§ **INSTRUCTIONS**:
• A. From the Ti plasmid text below, list every company named as the maker or supplier of a product, instrument, or service. Give each company once.
• B. Decide whether each statement agrees with the Ti plasmid text below. Answer yes or no, and quote the deciding words from the text.
(i) Each DNA sample was spotted three times on every slide.
(ii) Strains were cultured for 48 h before RNA extraction.
(iii) The RNA was treated with DNase I after it was eluted.
• C. Rewrite the paragraph of the Ti plasmid text below that begins "Spotting PCR Products onto Glass Slides" as a short list of steps. Keep its main facts.

§ **TEXT FOR ANALYSIS**:
#####

In this study, we have used DNA microarrays to identify all members of the vir regulons that lie on the two most widely studied Ti plasmids. These microarrays contained all ORFs of the two Ti plasmids as well as ≈20 chromosomal genes thought to be constitutively expressed and several members of the putative SOS and heat-shock regulons. It seemed conceivable that either or both of these regulons might be AS-inducible, because phenolics are somewhat toxic at the concentrations used (13), and the T-DNA is processed to a single-stranded form (14) that might possibly cause SOS induction (15). As described below, these transcriptional profiling experiments confirmed the induction of virtually all known members of the vir regulons on the Ti plasmids and identified a small number of previously undescribed members. They also led to the discovery that VirA and VirG directly activate expression of the repABC operon, causing an increased copy number of this plasmid in response to host-released chemical signals.

Materials and Methods

Design of Oligonucleotides for PCR Amplification. Strains and plasmids used in this study are described in Table 2, which is published as supporting information on the PNAS web site. Oligonucleotides were designed by using the primer3 program (16). We used default settings except for the following parameters: product size range, 501-900 (most preferred) or 300-500 (acceptable) and %GC, 40-60; maximum polyX, 3; and CG clamp, 1. The primers were synthesized by IDT Technologies (Coralville, IA) and are listed in Table 3, which is published as supporting information on the PNAS web site. PCR reactions were carried out by using genomic DNA from derivatives of strains R10 or C58 as templates and Platinum TaqDNA polymerase (Invitrogen). PCR products were purified by using 96-well multiscreen filter plates (Millipore).

Spotting PCR Products onto Glass Slides. Purified PCR products were transferred to 384-well plates, and water was removed by evaporation. DNA fragments were resuspended in 3×SSC buffer supplemented with 1.5 M betaine (17) and spotted on glass slides coated with aminosilane (CMT-GAPSII, Corning). Each DNA sample was spotted three times per slide by using a MicroGrid II DNA Arrayer (Matrix Science, Boston). DNA was crosslinked to the slides using heat and UV irradiation (18).

Bacterial Culturing and RNA Extraction. Strains were cultured for 24 h in acidified AB minimal medium (19) in the presence or absence of 100 μM AS. The initial OD₆₀₀ of each culture was 0.25, and cultures were diluted as needed to keep the OD₆₀₀ at or below 0.5. Two milliliters of the resulting cultures were mixed with 4 ml of RNA Protect Bacteria Reagent (Qiagen, Valencia, CA) and processed as recommended by the manufacturer. RNA was purified by using RNeasy mini columns (Qiagen). Before elution, RNA was treated with DNase I to remove contaminating DNA. Integrity of RNA was monitored by agarose gel electrophoresis.

#####

§ **SUPPLIED INFORMATION**:
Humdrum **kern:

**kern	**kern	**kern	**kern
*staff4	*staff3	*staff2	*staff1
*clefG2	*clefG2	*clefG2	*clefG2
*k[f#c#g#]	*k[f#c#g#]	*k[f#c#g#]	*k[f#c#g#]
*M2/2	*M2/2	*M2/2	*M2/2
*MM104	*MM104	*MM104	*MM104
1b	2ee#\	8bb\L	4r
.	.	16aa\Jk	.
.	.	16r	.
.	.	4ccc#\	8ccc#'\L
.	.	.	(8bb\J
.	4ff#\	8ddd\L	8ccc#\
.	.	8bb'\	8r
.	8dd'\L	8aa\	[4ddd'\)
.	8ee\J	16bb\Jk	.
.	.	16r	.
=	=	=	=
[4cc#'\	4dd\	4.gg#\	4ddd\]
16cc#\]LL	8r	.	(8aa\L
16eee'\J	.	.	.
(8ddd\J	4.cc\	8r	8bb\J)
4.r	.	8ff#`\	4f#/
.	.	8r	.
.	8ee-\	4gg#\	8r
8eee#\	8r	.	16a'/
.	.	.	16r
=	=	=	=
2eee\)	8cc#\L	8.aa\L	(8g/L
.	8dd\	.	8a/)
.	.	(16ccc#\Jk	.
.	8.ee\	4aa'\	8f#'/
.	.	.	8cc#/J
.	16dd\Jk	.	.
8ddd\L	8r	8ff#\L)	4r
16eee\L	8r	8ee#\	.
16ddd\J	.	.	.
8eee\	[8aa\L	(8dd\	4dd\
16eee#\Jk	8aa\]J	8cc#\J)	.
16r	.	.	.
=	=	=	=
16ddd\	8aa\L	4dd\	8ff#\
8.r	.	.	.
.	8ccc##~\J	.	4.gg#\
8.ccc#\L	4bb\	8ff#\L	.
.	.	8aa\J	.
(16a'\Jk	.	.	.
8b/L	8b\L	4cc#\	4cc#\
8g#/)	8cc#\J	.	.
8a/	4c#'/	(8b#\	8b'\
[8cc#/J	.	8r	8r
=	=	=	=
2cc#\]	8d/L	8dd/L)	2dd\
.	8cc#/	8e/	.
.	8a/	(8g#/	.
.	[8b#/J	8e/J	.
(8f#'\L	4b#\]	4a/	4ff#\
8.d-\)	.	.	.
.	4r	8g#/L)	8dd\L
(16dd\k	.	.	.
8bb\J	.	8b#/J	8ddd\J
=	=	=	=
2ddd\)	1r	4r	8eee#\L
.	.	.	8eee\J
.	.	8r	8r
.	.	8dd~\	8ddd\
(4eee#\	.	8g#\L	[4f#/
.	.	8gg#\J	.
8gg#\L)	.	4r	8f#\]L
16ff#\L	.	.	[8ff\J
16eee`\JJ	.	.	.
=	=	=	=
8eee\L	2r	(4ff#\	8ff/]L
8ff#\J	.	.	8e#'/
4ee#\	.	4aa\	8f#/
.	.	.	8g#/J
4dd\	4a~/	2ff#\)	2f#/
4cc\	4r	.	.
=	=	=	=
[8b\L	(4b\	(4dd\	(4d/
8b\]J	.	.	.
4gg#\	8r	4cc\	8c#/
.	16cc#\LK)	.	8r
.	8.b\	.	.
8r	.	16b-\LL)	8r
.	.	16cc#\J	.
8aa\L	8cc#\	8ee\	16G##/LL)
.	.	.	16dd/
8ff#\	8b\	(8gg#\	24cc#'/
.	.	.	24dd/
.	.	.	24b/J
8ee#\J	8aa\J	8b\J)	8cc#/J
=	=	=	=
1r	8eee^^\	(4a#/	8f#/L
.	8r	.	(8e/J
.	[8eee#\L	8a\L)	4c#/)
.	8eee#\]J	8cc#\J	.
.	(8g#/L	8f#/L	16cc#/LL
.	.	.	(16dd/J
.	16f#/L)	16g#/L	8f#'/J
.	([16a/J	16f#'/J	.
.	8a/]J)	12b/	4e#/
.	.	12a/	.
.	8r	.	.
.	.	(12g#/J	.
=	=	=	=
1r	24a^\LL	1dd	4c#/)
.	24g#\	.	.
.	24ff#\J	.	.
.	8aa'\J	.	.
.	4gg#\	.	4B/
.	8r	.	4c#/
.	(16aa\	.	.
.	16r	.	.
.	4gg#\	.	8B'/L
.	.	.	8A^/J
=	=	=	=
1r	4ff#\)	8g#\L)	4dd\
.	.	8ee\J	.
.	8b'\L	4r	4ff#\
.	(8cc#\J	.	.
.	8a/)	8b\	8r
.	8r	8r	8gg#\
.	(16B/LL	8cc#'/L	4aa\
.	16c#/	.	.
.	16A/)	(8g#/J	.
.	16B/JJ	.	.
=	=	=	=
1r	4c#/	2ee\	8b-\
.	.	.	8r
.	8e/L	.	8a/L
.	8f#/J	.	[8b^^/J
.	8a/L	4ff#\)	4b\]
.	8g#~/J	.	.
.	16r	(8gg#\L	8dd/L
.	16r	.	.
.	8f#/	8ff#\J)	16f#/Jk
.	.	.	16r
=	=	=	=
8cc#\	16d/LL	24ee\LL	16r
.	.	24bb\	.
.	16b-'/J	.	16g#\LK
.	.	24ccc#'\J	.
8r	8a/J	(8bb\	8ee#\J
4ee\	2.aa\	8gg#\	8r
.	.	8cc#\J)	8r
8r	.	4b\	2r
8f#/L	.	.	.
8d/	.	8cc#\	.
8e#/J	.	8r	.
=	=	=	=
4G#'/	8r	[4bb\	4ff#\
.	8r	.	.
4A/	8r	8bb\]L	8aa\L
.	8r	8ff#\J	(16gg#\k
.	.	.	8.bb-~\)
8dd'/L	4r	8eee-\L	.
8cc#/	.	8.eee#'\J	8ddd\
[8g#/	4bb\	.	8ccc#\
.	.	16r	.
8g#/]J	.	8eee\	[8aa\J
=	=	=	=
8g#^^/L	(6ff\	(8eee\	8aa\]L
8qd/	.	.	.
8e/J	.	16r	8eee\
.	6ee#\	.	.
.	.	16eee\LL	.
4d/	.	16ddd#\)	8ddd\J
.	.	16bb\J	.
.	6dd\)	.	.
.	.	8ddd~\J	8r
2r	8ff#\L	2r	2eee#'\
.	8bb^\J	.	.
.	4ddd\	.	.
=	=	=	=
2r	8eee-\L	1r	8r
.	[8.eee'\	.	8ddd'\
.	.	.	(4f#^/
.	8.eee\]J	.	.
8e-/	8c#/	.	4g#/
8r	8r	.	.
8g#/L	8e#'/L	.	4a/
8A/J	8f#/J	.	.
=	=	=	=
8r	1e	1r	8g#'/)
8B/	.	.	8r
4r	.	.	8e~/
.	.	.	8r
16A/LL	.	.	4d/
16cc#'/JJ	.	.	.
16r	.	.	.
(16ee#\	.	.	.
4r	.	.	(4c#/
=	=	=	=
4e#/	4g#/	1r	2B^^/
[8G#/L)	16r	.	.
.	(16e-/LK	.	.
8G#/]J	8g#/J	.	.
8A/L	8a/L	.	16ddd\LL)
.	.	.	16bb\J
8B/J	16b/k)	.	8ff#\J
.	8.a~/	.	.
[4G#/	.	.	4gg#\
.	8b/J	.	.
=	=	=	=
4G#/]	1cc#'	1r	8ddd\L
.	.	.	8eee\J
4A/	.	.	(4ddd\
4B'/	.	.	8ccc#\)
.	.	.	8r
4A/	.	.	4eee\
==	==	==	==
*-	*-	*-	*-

#####

§ **ANSWER SET**:
• A.
- IDT Technologies (Coralville, IA)
- Invitrogen
- Millipore
- Corning
- Matrix Science (Boston)
- Qiagen (Valencia, CA)

• B.
(i) Yes: "Each DNA sample was spotted three times per slide"
(ii) No: "Strains were cultured for 24 h"
(iii) No: "Before elution, RNA was treated with DNase I"

• C.
- Transfer purified PCR products to 384-well plates and evaporate the water.
- Resuspend the DNA in 3×SSC buffer with 1.5 M betaine.
- Spot the DNA on aminosilane-coated glass slides (CMT-GAPSII, Corning), three times per slide, with a MicroGrid II DNA Arrayer.
- Crosslink the DNA to the slides with heat and UV irradiation.